In RapidMiner, sample data is available in processes in the form of ExampleSets. When entering the Octave script operator, data (an object instance of the ExampleSet java class) first needs to be transposed into one of Octave supported data types so that it is available in the Octave environment when the script executes (1). JavaOctave API provides the appropriate java classes to create Octave data, in particular OctaveCells and OctaveStructs, and to send these objects to Octave (2). Then the Octave script can be executed, and we need to redirect any output in RapidMiner’s log window during this execution. When execution is finished, results (3) need to be imported back into RapidMiner. Once again JavaOctave provides the API to create the appropriate java objects, and we can then build the appropriate ExampleSets based on the cell or struct’s content (4). Note: this mapping is described in details in the following chapters.
This new operator is quite intuitive for the analyst to handle. It accepts any number of inputs of type ExampleSet, converts them into Cell or Struct and makes them available in the Octave environment that will execute the script. The name of each input in the Octave environment, as well as the type of conversion (cell or struct) is defined in the corresponding “inputs” parameter.
The Octave script to be executed is stored in the “script” parameter, as shown below in Figure 4. The script may use any of the input variables defined in the inputs configuration. Note also that printing functions will be outputted correctly to RapidMiner log viewer.
Finally, the outputs to be imported back into RapidMiner must also be declared in the “results” parameters.

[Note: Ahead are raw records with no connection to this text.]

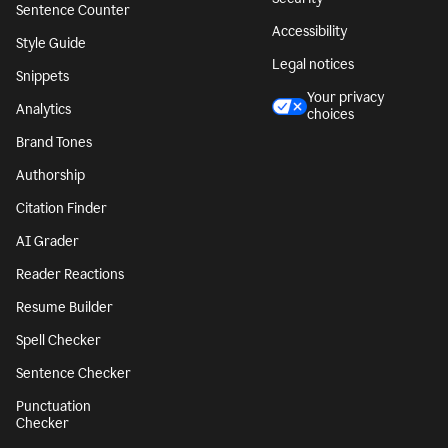
Sentence Counter
Accessibility
Style Guide
Legal notices
Snippets
Your privacy
Analytics
choices
Brand Tones
Authorship
Citation Finder
AI Grader
Reader Reactions
Resume Builder
Spell Checker
Sentence Checker
Punctuation
Checker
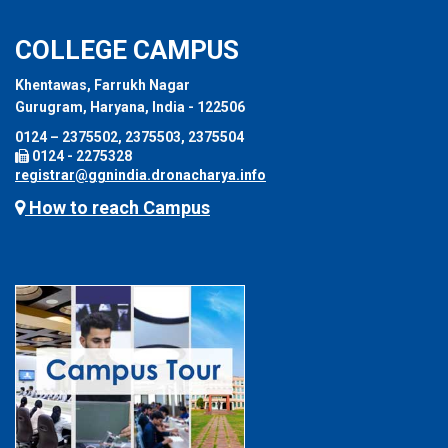
COLLEGE CAMPUS
Khentawas, Farrukh Nagar
Gurugram, Haryana, India - 122506
0124 – 2375502, 2375503, 2375504
0124 - 2275328
registrar@ggnindia.dronacharya.info
How to reach Campus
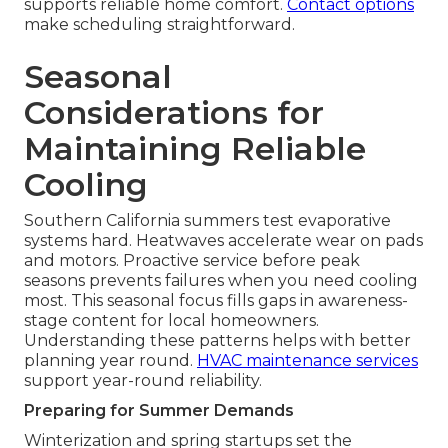
supports reliable home comfort.
Contact options
make scheduling straightforward.
Seasonal
Considerations for
Maintaining Reliable
Cooling
Southern California summers test evaporative
systems hard. Heatwaves accelerate wear on pads
and motors. Proactive service before peak
seasons prevents failures when you need cooling
most. This seasonal focus fills gaps in awareness-
stage content for local homeowners.
Understanding these patterns helps with better
planning year round.
HVAC maintenance services
support year-round reliability.
Preparing for Summer Demands
Winterization and spring startups set the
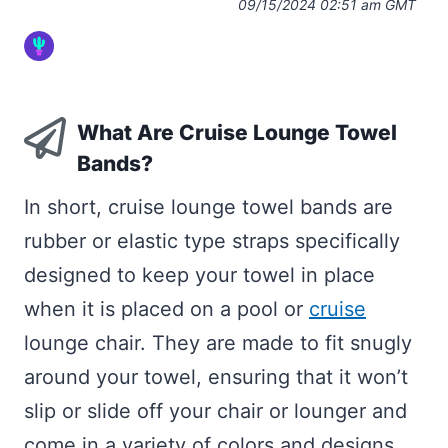
09/15/2024 02:51 am GMT
What Are Cruise Lounge Towel
Bands?
In short, cruise lounge towel bands are
rubber or elastic type straps specifically
designed to keep your towel in place
when it is placed on a pool or
cruise
lounge chair. They are made to fit snugly
around your towel, ensuring that it won’t
slip or slide off your chair or lounger and
come in a variety of colors and designs,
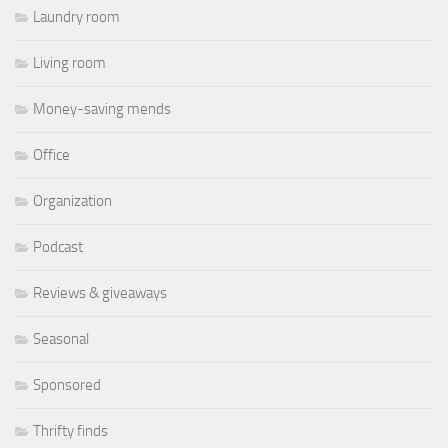
Laundry room
Living room
Money-saving mends
Office
Organization
Podcast
Reviews & giveaways
Seasonal
Sponsored
Thrifty finds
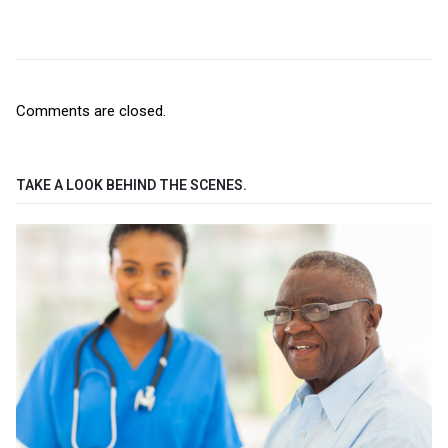
Comments are closed.
TAKE A LOOK BEHIND THE SCENES.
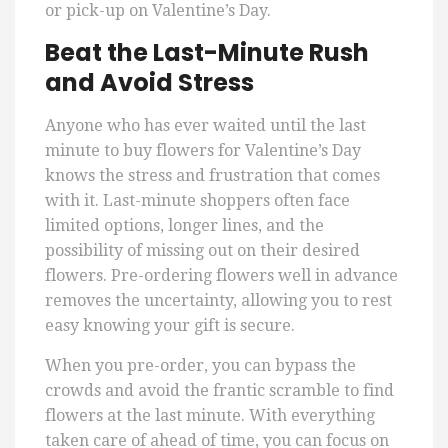
or pick-up on Valentine’s Day.
Beat the Last-Minute Rush
and Avoid Stress
Anyone who has ever waited until the last
minute to buy flowers for Valentine’s Day
knows the stress and frustration that comes
with it. Last-minute shoppers often face
limited options, longer lines, and the
possibility of missing out on their desired
flowers. Pre-ordering flowers well in advance
removes the uncertainty, allowing you to rest
easy knowing your gift is secure.
When you pre-order, you can bypass the
crowds and avoid the frantic scramble to find
flowers at the last minute. With everything
taken care of ahead of time, you can focus on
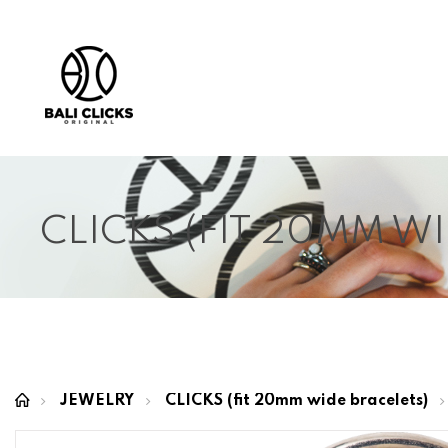
CLICKS (FIT 20MM W
JEWELRY
CLICKS (fit 20mm wide bracelets)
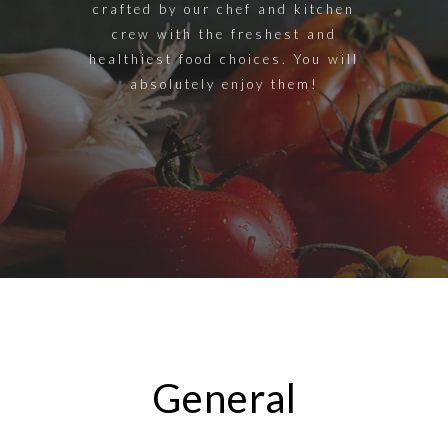
crafted by our chef and kitchen
crew with the freshest and
healthiest food choices. You will
absolutely enjoy them!
General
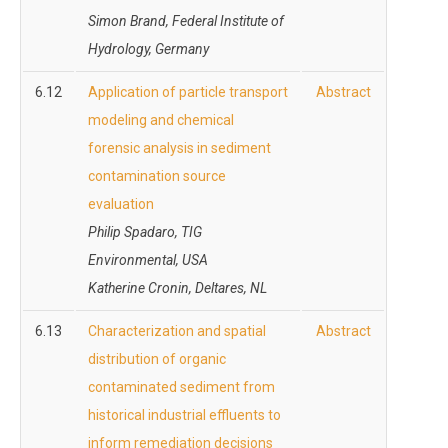
Simon Brand, Federal Institute of
Hydrology, Germany
6.12
Application of particle transport
Abstract
modeling and chemical
forensic analysis in sediment
contamination source
evaluation
Philip Spadaro, TIG
Environmental, USA
Katherine Cronin, Deltares, NL
6.13
Characterization and spatial
Abstract
distribution of organic
contaminated sediment from
historical industrial effluents to
inform remediation decisions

Type (cell or struct) is directly inferred here so there is nothing than the name to fill (“data table” is currently the only possible mapping).

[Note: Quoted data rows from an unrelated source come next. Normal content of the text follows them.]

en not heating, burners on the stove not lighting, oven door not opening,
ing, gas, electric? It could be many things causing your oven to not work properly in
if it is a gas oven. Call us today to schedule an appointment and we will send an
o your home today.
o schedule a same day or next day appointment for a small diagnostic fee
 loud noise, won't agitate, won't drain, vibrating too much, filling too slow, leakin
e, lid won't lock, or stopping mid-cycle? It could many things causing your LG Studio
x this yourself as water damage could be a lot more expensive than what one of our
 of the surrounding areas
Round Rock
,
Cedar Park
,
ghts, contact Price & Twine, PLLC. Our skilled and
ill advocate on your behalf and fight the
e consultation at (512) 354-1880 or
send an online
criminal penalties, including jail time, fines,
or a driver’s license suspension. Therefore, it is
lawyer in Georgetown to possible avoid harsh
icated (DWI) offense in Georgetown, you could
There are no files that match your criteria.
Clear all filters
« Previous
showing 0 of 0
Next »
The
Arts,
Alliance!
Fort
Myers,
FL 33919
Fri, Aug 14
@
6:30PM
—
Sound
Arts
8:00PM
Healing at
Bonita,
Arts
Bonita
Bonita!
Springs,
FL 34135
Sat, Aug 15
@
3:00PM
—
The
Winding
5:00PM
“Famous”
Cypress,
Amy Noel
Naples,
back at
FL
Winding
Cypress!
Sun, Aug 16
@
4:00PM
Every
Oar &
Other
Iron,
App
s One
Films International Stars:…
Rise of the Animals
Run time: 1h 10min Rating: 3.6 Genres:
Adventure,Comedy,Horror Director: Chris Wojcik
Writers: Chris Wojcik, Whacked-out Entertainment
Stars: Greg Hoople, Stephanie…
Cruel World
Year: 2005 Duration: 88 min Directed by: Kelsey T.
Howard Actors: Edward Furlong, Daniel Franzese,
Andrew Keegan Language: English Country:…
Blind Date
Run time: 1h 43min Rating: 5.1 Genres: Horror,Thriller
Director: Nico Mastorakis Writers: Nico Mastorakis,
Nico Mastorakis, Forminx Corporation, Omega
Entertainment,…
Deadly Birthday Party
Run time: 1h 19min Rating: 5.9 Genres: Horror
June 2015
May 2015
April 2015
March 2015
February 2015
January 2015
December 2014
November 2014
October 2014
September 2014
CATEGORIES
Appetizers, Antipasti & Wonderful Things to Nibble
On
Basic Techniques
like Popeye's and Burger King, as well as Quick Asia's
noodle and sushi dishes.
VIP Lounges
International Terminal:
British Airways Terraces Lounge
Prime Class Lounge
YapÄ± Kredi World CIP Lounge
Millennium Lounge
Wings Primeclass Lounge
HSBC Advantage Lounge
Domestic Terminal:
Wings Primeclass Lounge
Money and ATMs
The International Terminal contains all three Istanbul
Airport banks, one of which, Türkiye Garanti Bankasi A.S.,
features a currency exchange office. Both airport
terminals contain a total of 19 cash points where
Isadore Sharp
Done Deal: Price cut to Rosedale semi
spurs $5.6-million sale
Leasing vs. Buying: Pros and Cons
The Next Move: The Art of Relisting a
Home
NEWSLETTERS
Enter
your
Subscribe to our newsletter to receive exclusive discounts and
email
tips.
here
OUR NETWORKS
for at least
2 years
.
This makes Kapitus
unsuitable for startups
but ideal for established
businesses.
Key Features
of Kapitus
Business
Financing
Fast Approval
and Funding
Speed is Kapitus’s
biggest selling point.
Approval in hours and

The RapidMiner ExampleSet data type contains very specific information (attribute names, roles, and optionally levels for nominal attributes) so there is a need to express this information in Octave in an importable and exportable way. There is no one best way to encode this in Octave so we suggest two methods, based on the Cell and Struct data types.
This is pretty straightforward – Name and roles are encoded by strings in the respective name and role fields of the resulting structure. Data is encoded in a matrix, but since only numerical data can fit an Octave matrix, nominal data is encoded on the fly using a dictionary stored in the “level” field.

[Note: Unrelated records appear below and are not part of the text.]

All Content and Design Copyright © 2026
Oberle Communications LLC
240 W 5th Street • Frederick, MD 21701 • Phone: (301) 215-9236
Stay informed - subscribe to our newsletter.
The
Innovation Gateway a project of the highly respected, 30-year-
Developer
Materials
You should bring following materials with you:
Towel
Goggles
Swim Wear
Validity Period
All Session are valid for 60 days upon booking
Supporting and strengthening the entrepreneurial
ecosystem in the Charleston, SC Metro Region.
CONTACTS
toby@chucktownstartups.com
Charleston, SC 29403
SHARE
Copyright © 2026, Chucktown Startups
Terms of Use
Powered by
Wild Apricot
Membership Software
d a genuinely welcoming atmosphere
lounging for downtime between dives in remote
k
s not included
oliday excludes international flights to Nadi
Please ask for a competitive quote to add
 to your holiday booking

The cell encoding is even simpler, as each attribute data is stored in a separate entry (cell or matrix) in the 3d row of the global cell.
Depending on the type of algorithm, a developer will typically prefer to use the struct encoding (for direct matrix manipulation) or the cell one (for straightforward nominal data handling). The output data format is free for the script developer to choose between the two above defined. The type will be inferred and the output(s) will be translated back into ExampleSet(s).